■ **ACTIVITY**
Recast the text of every entry as a JSON list of strings, one string per line, with blank lines omitted.

[Collected data]
....
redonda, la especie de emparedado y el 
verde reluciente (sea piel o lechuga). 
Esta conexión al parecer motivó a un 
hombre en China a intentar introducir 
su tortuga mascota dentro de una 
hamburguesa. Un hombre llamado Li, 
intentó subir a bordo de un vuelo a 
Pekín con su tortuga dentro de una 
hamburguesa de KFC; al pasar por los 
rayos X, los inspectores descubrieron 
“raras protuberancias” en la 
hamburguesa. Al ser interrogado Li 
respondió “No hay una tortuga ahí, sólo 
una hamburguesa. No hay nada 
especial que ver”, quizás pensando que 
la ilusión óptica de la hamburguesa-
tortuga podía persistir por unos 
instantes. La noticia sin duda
....
■ **WRITTEN RESPONSE**
[
  "redonda, la especie de emparedado y el ",
  "verde reluciente (sea piel o lechuga). ",
  "Esta conexión al parecer motivó a un ",
  "hombre en China a intentar introducir ",
  "su tortuga mascota dentro de una ",
  "hamburguesa. Un hombre llamado Li, ",
  "intentó subir a bordo de un vuelo a ",
  "Pekín con su tortuga dentro de una ",
  "hamburguesa de KFC; al pasar por los ",
  "rayos X, los inspectores descubrieron ",
  "“raras protuberancias” en la ",
  "hamburguesa. Al ser interrogado Li ",
  "respondió “No hay una tortuga ahí, sólo ",
  "una hamburguesa. No hay nada ",
  "especial que ver”, quizás pensando que ",
  "la ilusión óptica de la hamburguesa-",
  "tortuga podía persistir por unos ",
  "instantes. La noticia sin duda"
]